Here are the short strokes for accessing the help you need! There is enough going on for everyone right now in the world, and we could all use a little break. That break is coming and it’s coming fast. With the Paycheck Protection Program (PPP) applications beginning on April 3rd small to medium businesses around the United States can almost feel the relief coming. Here is the bulk of the relief you can expect for your business.
All loan terms will be the same for everyone!
The loan amounts will be forgiven as long as:
- The loan proceeds are used to cover payroll costs, and most mortgage interest, rent, and utility costs over the 8 week period after the loan is made; and Employee and compensation levels are maintained.
- Payroll costs are capped at $100,000 on an annualized basis for each employee. Due to the likely high subscriptions, it is anticipated that not more than 25% of the forgiven amount may be for non-payroll costs.

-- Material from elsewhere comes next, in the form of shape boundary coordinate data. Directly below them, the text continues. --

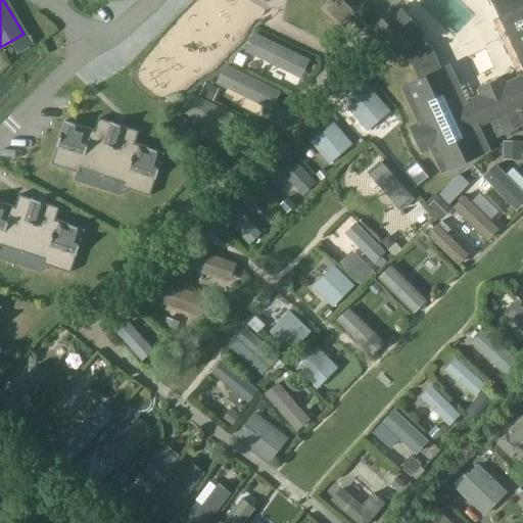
[(343,0),(337,0),(327,10),(344,28),(358,14),(343,0)]
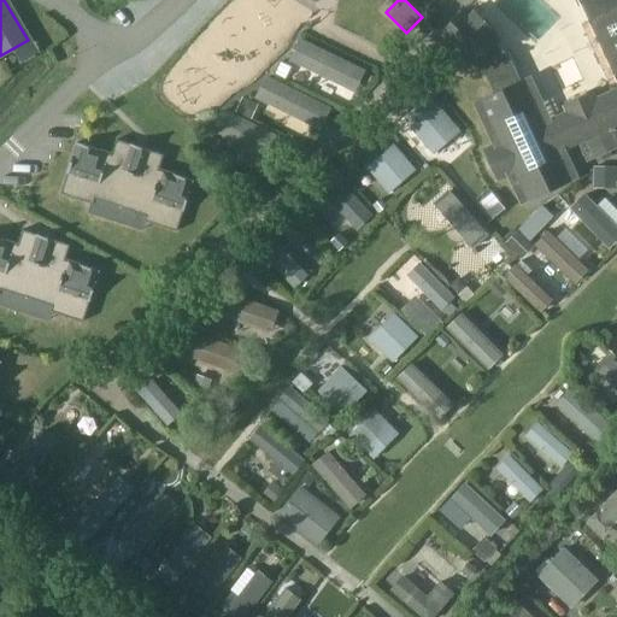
[(507,175),(519,203),(575,176),(563,150),(577,142),(586,163),(599,156),(601,160),(611,157),(609,152),(616,147),(616,0),(581,0),(591,21),(592,22),(616,74),(616,89),(597,99),(593,93),(564,106),(568,112),(551,121),(532,78),(521,83),(512,65),(511,63),(507,58),(505,54),(499,48),(494,43),(494,42),(489,37),(494,33),(474,12),(468,18),(463,12),(444,34),(448,39),(444,43),(464,64),(469,59),(475,64),(475,63),(482,70),(487,78),(495,95),(475,105),(494,146),(485,151),(497,180),(507,175)]
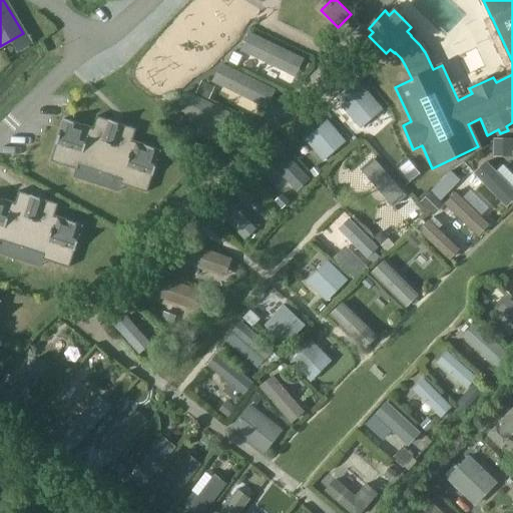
[(249,32),(240,50),(295,76),(304,58),(249,32)]
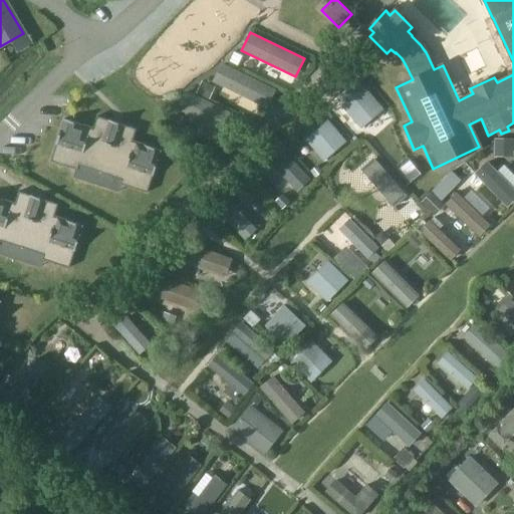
[(266,107),(275,90),(221,63),(212,81),(266,107)]
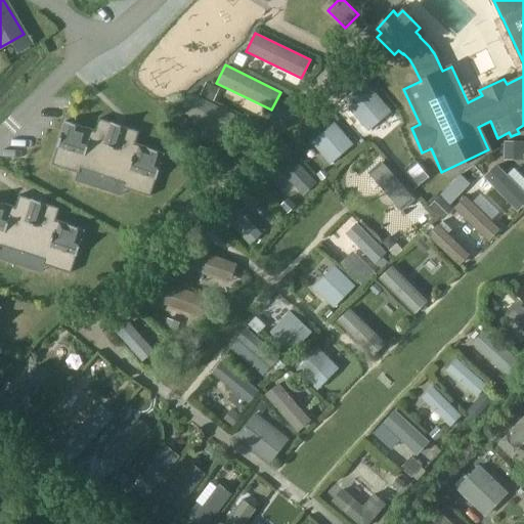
[(370,132),(394,112),(375,89),(351,110),(370,132)]
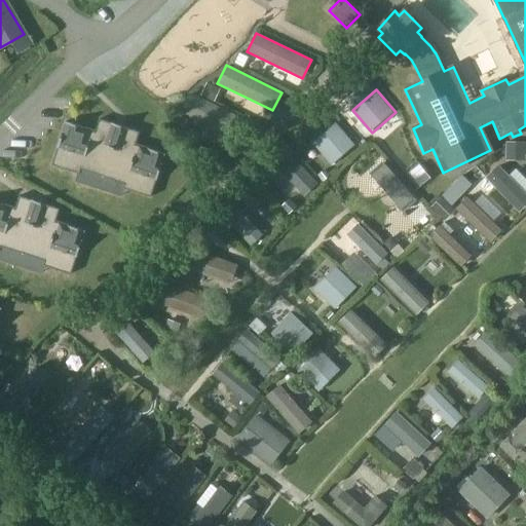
[(189,92),(181,112),(235,139),(245,120),(189,92)]
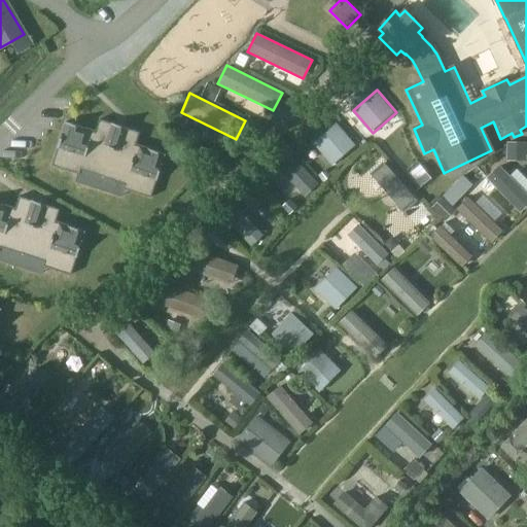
[(102,172),(118,120),(98,113),(94,127),(65,116),(51,161),(78,170),(80,165),(102,172)]
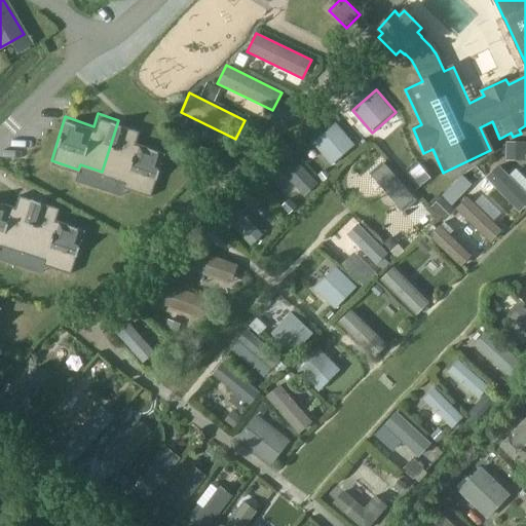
[(138,126),(118,120),(102,172),(123,179),(122,184),(149,193),(163,149),(134,140),(138,126)]
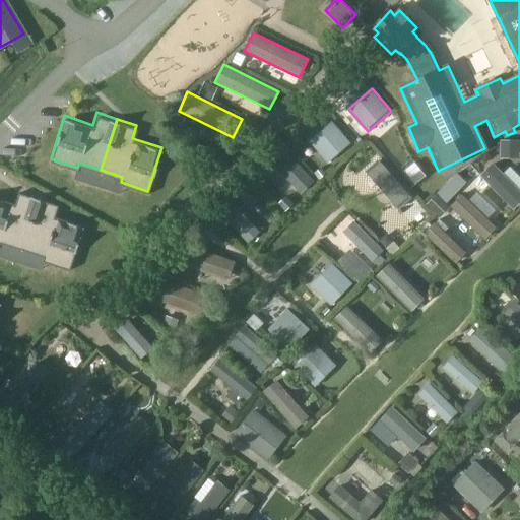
[(352,143),(334,122),(311,141),(330,164),(352,143)]
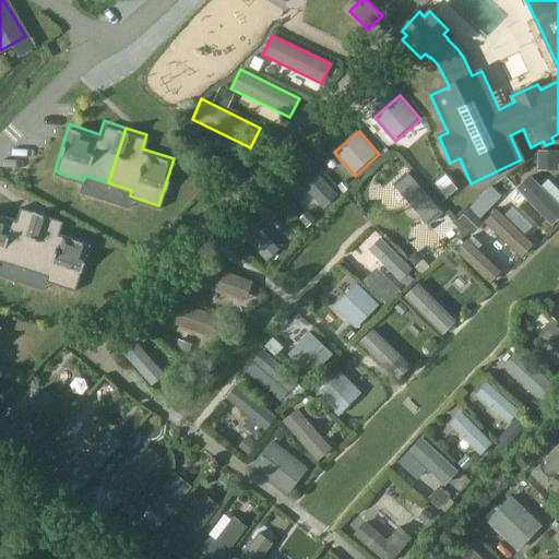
[(425,241),(439,229),(404,187),(391,198),(425,241)]
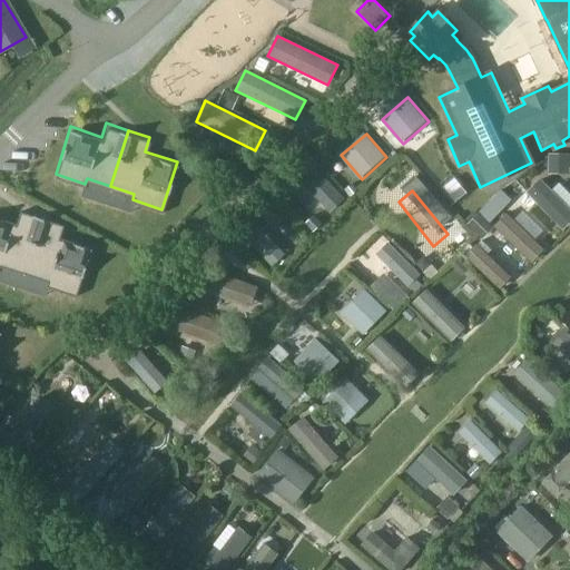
[(542,195),(528,206),(550,236),(564,225),(542,195)]
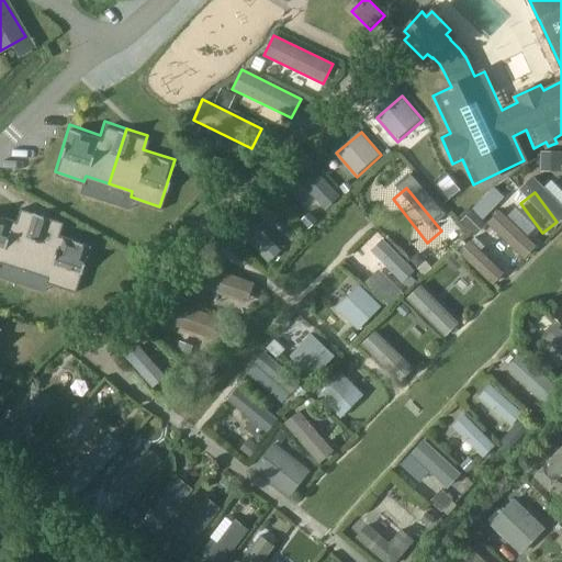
[(24,268),(42,212),(21,205),(17,218),(0,213),(0,262),(1,260),(24,268)]
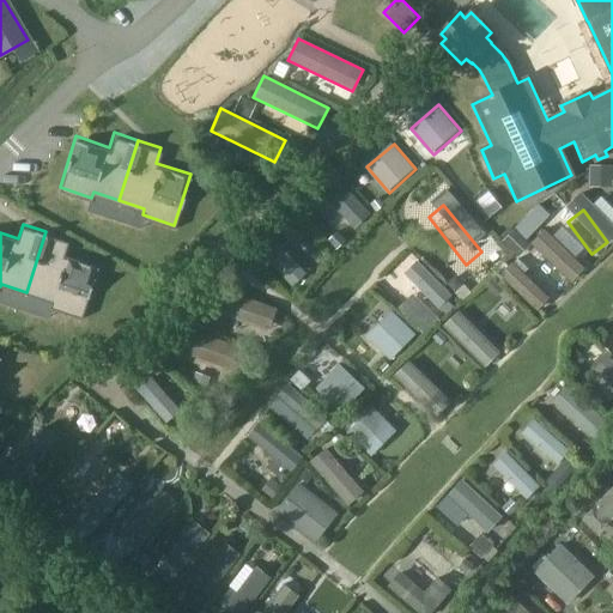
[(68,240),(46,231),(26,292),(53,301),(50,307),(82,316),(98,265),(64,254),(68,240)]
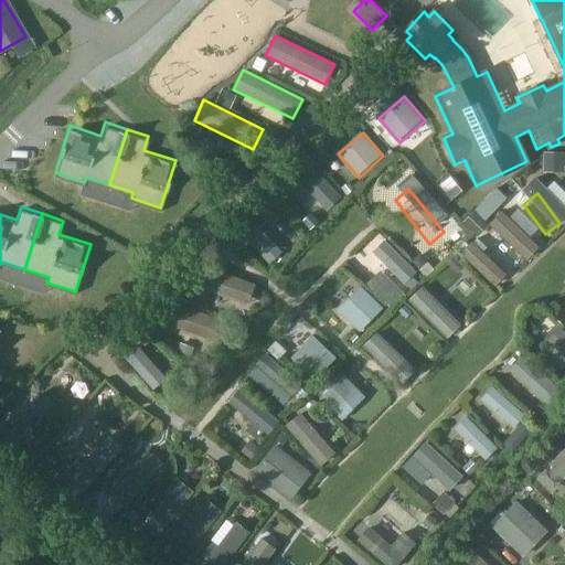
[(447,232),(434,244),(444,254),(457,242),(447,232)]
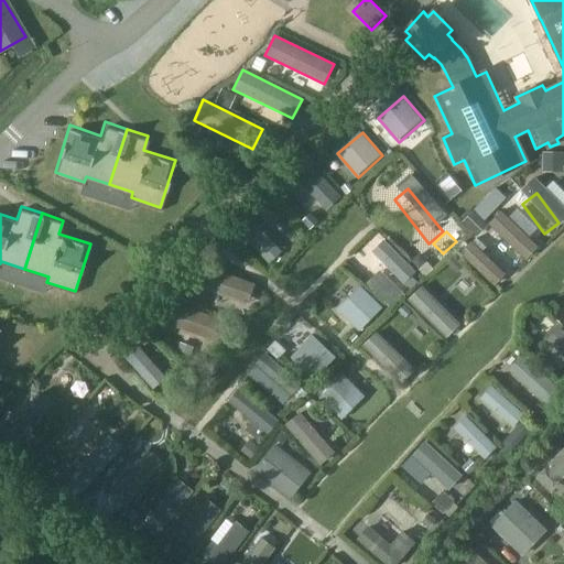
[(481,251),(485,247),(476,239),(473,242),(472,241),(461,253),(494,285),(505,273),(481,251)]
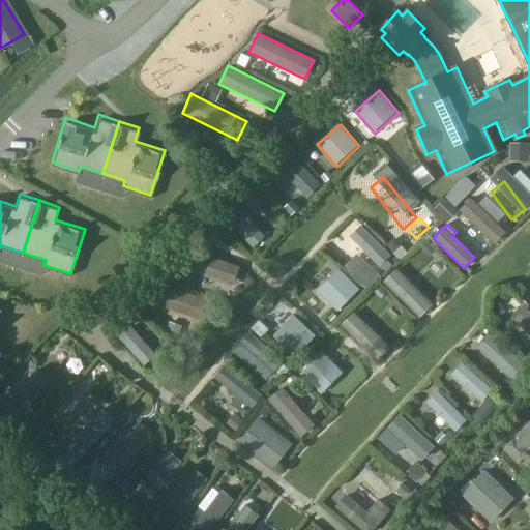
[(379,284),(389,275),(365,243),(354,252),(379,284)]
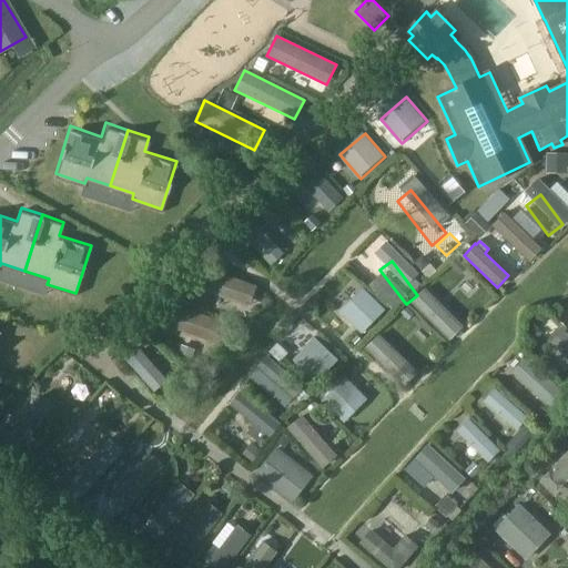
[(194,264),(186,284),(249,306),(256,286),(194,264)]
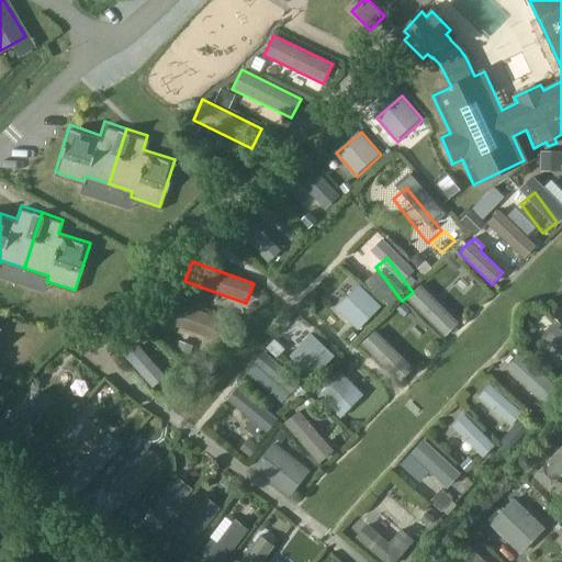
[(361,285),(338,308),(360,332),(384,307),(361,285)]
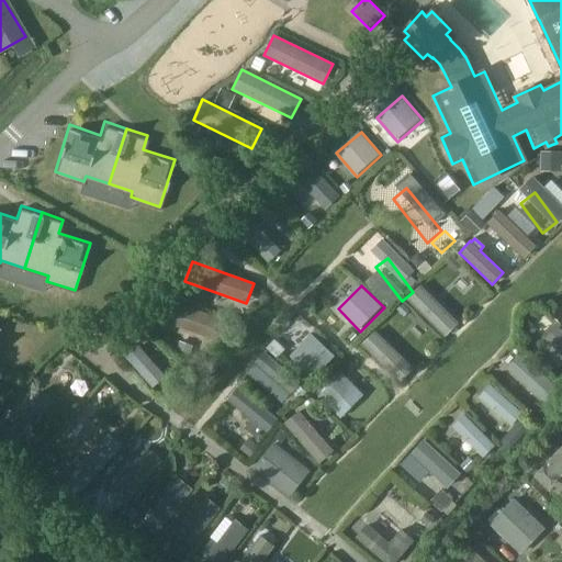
[(156,295),(148,316),(211,338),(218,318),(156,295)]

Last but not least, the loan payments will be deferred for 6 months.
Who can apply and when?
For small businesses and sole proprietorships, starting April 3, 2020 applications are being accepted to receive loans to cover payroll and other certain expenses through existing SBA lenders.
For independent contractors and self-employed individuals, starting April 10, 2020 applications are being accepted to receive loans to cover their payroll and other certain expenses through existing SBA lenders.
Click here for the application
Other regulated lenders will be available to make these loans as soon as they are approved and enrolled in the program.
The following was sourced from Treasury.gov
What can I use these loans for?
You should use the proceeds from these loans on your: Payroll costs, including benefits; Interest on mortgage obligations, incurred before February 15, 2020; Rent, under lease agreements in force before February 15, 2020; and Utilities, for which service began before February 15, 2020.
What counts as payroll costs?
Payroll costs include: Salary, wages, commissions, or tips (capped at $100,000 on an annualized basis for each employee); Employee benefits including costs for vacation, parental, family, medical, or sick leave; allowance for separation or dismissal; payments required for the provisions of group health care benefits including insurance premiums; and payment of any retirement benefit; State and local taxes assessed on compensation; and For a sole proprietor or independent contractor: wages, commissions, income, or net earnings from self-employment, capped at $100,000 on an annualized basis for each employee.